The photo album L'Architecture Americaine by Albert Levy published in 1886 is perhaps the first recognition in Europe of the new forces emerging in North American architecture.
Canada's chief dominion architects designed numerous federal buildings over the course of the Victorian era. Thomas Fuller's completion of the Canadian Parliament Buildings in 1866, in particular, established a High Victorian Gothic influence over Canadian architectural design for several consecutive decades, producing many public buildings, churches, residences, industrial buildings, and hotels.

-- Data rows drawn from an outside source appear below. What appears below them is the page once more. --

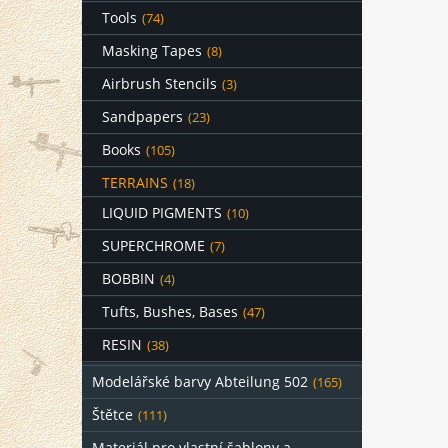
Tools
(74)
Masking Tapes
(8)
Airbrush Stencils
(3)
Sandpapers
(23)
Books
(105)
TERRAINS
(18)
LIQUID PIGMENTS
(10)
SUPERCHROME
(7)
BOBBIN
(4)
Tufts, Bushes, Bases
(47)
RESIN
(38)
Modelářské barvy Abteilung 502
(165)
Štětce
(111)
Materiál pro vlastní šablony a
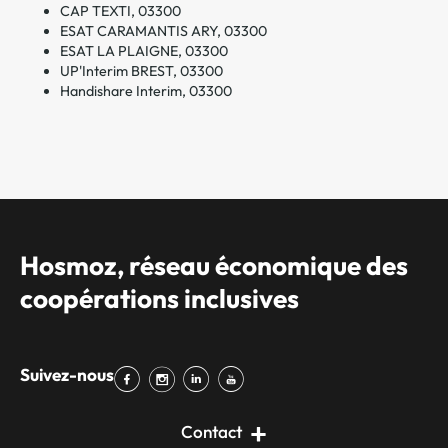
CAP TEXTI, 03300
ESAT CARAMANTIS ARY, 03300
ESAT LA PLAIGNE, 03300
UP'Interim BREST, 03300
Handishare Interim, 03300
Hosmoz, réseau économique des
coopérations inclusives
Suivez-nous
Contact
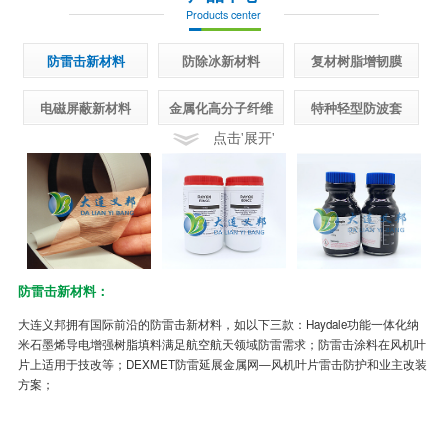
Products center
防雷击新材料
防除冰新材料
复材树脂增韧膜
电磁屏蔽新材料
金属化高分子纤维
特种轻型防波套
点击'展开'
防雷击新材料：
半
大连义邦拥有国际前沿的防雷击新材料，如以下三款：Haydale功能一体化纳
先
米石墨烯导电增强树脂填料满足航空航天领域防雷需求；防雷击涂料在风机叶
面
片上适用于技改等；DEXMET防雷延展金属网—风机叶片雷击防护和业主改装
制
方案；
冰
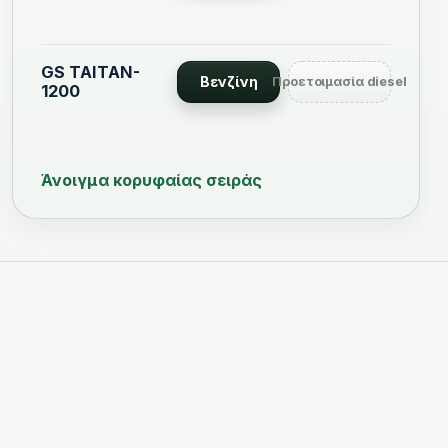
GS TAITAN-
Βενζίνη
Προετοιμασία diesel
1200
Άνοιγμα κορυφαίας σειράς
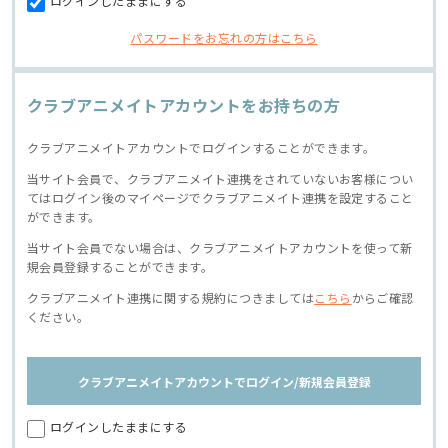
ログインしたままにする
パスワードをお忘れの方はこちら
クラブアニメイトアカウントをお持ちの方
クラブアニメイトアカウントでログインすることができます。
当サイト会員で、クラブアニメイト連携をされていないお客様につい
てはログイン後のマイページでクラブアニメイト連携を設定すること
ができます。
当サイト会員でない場合は、クラブアニメイトアカウントを使って新
規会員登録することができます。
クラブアニメイト連携に関する規約につきましては
こちら
からご確認
ください。
クラブアニメイトアカウントでログイン/新規会員登録
ログインしたままにする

Because India was a colony of Britain, Victorian Architecture is prevalent in India, Especially in cities like Mumbai, Kolkata and Chennai, In Mumbai (Formerly called Bombay) buildings like Municipal Corporation Building, Bombay University, Bombay High Court, Asiatic Society of Mumbai Building (Former Town Hall) and the David Sasoon Library are some example of Victorian Architecture in Mumbai. In Kolkata (Formerly called Calcutta) buildings like the Victoria Memorial, Calcutta High Court, St Paul's Cathedral, The Asiatic Society of Bengal are some examples of Victorian Architecture in Kolkata. In Chennai (Formerly called Madras) some examples include Madras High court, State Bank of Madras and St. Mary’s Church.
Efforts to preserve landmarks of Victorian architecture are ongoing and are often led by the Victorian Society. A recent campaign the group has taken on is the preservation of Victorian gasometers after utility companies announced plans to demolish nearly 200 of the now-outdated structures.